The main lesson from the dump debate is a positive one: people power can upset the dopey, dangerous ideas driven by political and corporate elites and the Murdoch press. Sometimes.
It was particularly heartening that the voices of Traditional Owners were loud and clear and were given great respect by the Citizens' Jury and by many other South Australians. The Jury's report said: "There is a lack of Aboriginal consent. We believe that the government should accept that the Elders have said NO and stop ignoring their opinions."
Another dump debate
Traditional Owners, environmentalists, church groups, trade unionists and everyone else who contributed to dumping the dump can rest up and celebrate for a moment. But only for a moment.
Another dump proposal is very much alive: the federal government's plan to establish a national nuclear waste dump in SA, either in the Flinders Ranges or on farming land near Kimba, west of Port Augusta.
In May last year, Adnyamathanha Traditional Owner Regina McKenzie, who lives near the Flinders Ranges site, wrote: "Last year I was awarded the SA Premier's Natural Resource Management Award in the category of 'Aboriginal Leadership — Female' for working to protect land that is now being threatened with a nuclear waste dump. But Premier Jay Weatherill has been silent since the announcement of six short-listed dump sites last year, three of them in SA.
"Now the Flinders Ranges has been chosen as the preferred site and Mr Weatherill must speak up.

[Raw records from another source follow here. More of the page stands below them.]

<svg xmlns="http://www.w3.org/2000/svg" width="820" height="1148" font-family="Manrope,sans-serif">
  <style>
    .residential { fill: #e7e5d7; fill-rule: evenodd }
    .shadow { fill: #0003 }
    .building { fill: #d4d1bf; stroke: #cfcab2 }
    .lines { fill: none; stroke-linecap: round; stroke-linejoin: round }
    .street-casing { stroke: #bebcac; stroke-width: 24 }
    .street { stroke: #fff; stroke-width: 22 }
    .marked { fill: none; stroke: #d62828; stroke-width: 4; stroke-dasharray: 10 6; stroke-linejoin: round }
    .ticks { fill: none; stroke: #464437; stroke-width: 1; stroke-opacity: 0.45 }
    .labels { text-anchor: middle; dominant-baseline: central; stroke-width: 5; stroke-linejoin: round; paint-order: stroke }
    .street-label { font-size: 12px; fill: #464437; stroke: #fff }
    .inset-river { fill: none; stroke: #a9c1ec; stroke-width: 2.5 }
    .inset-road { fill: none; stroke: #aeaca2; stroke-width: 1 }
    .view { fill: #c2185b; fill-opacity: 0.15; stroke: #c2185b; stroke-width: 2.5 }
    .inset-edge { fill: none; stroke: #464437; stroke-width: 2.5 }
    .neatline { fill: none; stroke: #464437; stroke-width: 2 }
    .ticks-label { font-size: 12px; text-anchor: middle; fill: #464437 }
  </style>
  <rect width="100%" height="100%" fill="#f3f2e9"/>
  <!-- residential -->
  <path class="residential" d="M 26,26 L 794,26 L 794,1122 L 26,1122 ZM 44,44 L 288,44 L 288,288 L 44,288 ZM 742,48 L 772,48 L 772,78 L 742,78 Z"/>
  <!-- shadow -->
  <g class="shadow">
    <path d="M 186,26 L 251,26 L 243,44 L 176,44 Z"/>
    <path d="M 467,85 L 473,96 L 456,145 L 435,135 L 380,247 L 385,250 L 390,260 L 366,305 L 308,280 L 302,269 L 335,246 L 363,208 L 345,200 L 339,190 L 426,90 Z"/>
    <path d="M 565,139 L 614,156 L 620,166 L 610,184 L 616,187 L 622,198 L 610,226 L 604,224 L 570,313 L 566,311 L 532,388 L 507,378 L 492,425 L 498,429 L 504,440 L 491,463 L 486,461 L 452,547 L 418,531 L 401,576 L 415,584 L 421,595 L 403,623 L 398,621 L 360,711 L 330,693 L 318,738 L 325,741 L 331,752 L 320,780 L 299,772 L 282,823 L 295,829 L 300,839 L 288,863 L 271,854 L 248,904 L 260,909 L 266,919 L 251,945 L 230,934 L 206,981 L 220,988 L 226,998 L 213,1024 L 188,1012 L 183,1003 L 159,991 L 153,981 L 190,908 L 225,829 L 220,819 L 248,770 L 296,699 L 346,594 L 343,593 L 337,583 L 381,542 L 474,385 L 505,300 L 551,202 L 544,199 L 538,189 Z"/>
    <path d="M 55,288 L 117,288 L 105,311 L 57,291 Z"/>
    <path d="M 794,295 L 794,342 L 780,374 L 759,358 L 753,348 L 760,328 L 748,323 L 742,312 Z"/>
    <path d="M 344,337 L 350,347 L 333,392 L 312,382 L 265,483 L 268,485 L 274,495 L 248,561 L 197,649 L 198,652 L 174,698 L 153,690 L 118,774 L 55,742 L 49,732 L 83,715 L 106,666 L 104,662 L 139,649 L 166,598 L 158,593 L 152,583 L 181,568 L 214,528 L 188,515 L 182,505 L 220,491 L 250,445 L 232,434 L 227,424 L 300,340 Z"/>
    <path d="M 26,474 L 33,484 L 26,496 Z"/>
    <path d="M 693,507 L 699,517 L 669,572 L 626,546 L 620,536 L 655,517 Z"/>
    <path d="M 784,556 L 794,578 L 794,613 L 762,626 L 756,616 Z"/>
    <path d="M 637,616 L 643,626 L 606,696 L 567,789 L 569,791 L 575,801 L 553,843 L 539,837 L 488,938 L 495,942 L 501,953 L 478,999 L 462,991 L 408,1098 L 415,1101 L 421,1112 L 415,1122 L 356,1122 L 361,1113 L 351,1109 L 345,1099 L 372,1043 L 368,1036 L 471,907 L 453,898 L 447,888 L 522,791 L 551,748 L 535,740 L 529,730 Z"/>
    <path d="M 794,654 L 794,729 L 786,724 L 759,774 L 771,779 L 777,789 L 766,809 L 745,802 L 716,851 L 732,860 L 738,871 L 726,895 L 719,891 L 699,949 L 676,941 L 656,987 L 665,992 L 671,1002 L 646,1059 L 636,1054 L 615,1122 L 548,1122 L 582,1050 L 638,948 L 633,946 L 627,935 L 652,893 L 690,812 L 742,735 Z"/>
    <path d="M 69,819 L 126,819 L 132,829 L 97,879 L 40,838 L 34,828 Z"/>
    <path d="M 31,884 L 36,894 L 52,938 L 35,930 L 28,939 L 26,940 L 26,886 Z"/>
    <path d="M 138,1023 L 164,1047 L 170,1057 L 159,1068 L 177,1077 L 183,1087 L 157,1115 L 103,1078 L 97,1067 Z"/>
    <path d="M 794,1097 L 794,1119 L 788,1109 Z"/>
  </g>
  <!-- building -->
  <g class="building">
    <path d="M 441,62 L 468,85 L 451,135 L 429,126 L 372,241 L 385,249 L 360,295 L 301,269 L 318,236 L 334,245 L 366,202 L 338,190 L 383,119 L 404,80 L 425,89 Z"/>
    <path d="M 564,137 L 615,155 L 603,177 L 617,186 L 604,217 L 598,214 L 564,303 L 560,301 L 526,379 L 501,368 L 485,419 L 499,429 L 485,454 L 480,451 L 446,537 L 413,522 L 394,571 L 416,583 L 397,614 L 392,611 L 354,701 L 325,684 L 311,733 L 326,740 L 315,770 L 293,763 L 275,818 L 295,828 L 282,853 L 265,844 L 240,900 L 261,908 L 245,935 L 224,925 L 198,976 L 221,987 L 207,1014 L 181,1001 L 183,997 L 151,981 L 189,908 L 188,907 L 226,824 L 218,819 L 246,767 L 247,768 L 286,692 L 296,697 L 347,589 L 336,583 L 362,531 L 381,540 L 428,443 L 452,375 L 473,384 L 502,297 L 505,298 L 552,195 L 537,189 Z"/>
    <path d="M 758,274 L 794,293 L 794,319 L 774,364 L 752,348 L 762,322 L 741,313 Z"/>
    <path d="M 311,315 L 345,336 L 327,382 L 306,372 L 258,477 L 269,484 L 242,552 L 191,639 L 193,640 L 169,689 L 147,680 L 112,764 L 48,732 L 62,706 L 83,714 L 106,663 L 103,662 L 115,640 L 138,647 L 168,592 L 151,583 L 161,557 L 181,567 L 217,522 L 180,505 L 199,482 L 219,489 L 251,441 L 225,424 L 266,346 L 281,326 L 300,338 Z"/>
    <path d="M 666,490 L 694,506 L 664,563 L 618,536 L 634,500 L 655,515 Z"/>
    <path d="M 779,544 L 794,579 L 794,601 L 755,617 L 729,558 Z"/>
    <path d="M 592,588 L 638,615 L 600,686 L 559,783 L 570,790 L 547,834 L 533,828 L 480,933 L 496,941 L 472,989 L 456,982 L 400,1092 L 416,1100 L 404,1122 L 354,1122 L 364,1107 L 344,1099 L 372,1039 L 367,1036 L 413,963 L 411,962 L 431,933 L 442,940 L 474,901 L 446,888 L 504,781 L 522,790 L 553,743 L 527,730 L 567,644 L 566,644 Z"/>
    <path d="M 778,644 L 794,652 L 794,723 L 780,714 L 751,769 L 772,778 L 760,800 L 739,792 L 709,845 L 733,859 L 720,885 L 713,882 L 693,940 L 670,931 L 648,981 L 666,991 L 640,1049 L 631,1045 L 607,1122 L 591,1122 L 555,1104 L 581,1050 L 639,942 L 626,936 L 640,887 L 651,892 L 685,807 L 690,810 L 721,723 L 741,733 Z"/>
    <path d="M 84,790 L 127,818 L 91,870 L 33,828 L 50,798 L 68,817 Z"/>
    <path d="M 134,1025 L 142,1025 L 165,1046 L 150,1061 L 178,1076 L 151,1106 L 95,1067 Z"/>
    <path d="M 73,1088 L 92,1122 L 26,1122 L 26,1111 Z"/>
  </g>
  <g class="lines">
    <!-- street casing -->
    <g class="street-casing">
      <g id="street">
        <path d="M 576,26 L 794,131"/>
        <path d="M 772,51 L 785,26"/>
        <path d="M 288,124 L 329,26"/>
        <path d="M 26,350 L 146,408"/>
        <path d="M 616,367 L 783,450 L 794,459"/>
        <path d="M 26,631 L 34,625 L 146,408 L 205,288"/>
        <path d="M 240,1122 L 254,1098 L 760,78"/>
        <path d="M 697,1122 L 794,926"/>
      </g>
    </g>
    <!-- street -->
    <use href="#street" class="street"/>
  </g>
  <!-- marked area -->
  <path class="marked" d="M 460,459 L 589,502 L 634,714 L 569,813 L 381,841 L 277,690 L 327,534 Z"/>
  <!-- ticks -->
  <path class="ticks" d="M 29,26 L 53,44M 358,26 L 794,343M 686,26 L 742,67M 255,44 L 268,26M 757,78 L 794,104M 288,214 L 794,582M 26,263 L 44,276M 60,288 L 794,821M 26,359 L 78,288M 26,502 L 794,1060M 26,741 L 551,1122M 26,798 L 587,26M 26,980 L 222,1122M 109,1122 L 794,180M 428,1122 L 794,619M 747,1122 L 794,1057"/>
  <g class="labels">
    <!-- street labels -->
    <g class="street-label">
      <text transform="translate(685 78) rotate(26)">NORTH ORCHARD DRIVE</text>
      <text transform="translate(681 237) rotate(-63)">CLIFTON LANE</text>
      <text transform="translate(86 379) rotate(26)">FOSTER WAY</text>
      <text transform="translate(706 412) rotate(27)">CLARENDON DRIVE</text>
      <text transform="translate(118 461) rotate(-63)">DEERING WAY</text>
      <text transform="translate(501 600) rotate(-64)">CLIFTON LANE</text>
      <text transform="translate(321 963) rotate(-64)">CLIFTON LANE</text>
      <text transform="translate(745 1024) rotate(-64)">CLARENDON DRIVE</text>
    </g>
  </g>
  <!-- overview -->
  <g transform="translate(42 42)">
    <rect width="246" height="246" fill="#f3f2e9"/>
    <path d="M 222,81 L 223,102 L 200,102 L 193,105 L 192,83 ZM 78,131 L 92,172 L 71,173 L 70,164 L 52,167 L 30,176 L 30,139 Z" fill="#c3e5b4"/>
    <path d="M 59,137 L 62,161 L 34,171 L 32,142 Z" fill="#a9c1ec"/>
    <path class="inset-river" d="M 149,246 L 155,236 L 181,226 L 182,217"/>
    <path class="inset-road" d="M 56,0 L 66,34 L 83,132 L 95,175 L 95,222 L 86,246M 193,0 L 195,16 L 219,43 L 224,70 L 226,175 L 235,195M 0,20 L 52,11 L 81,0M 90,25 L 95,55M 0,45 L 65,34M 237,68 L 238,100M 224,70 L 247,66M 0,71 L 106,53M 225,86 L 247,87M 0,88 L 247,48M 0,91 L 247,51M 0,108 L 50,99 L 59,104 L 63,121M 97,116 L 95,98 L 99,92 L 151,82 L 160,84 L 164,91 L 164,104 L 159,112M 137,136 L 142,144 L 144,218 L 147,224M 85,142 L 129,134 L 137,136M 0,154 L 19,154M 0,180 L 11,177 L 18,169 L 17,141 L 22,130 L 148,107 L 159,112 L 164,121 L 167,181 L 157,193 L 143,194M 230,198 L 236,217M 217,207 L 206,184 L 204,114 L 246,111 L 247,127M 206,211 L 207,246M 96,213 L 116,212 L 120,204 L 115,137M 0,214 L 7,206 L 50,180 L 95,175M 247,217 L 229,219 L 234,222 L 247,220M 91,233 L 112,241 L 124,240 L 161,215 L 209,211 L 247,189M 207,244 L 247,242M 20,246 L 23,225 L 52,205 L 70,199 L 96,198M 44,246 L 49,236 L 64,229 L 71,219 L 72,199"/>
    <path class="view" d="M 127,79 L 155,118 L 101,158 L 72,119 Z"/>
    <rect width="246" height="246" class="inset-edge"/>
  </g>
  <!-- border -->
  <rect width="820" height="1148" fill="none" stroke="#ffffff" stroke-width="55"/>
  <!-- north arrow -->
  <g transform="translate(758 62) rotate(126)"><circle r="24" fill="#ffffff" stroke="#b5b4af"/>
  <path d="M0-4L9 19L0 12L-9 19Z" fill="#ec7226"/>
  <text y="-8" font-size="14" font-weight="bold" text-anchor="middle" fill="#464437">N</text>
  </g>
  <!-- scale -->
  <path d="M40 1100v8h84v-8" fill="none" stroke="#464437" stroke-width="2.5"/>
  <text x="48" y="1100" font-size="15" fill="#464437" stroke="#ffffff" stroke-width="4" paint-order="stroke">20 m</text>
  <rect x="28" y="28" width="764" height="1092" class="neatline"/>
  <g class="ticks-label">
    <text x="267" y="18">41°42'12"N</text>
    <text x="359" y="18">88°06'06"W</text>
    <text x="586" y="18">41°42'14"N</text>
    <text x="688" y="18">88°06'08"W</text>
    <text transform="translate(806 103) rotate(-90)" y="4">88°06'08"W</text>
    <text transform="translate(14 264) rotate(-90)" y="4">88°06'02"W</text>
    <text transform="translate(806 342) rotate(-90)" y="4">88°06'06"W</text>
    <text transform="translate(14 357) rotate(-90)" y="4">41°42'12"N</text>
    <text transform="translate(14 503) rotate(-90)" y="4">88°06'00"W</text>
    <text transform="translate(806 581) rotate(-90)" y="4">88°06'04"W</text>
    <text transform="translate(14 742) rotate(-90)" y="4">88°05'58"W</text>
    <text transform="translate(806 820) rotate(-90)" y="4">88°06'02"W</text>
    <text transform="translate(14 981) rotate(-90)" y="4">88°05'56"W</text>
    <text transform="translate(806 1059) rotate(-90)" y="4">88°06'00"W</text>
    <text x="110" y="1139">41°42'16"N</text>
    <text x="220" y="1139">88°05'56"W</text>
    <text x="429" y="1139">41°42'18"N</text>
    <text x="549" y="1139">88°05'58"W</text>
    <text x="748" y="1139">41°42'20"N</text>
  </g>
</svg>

The Premier can either support us — just as the SA government supported the Kupa Piti Kungka Tjuta when their land was targeted for a national nuclear waste dump from 1998–2004 — or he can support the federal government's attack on us by maintaining his silence."
Perhaps the Premier will find his voice on the federal government's contentious proposal for a national nuclear waste dump in SA, now that his position is no longer complicated by the parallel debate about establishing a dump for foreign high-level nuclear waste.
He might argue, for example, that affected Traditional Owners should have a right of veto over the establishment of a national nuclear waste dump — precisely the position he adopted in relation to the international high-level waste dump.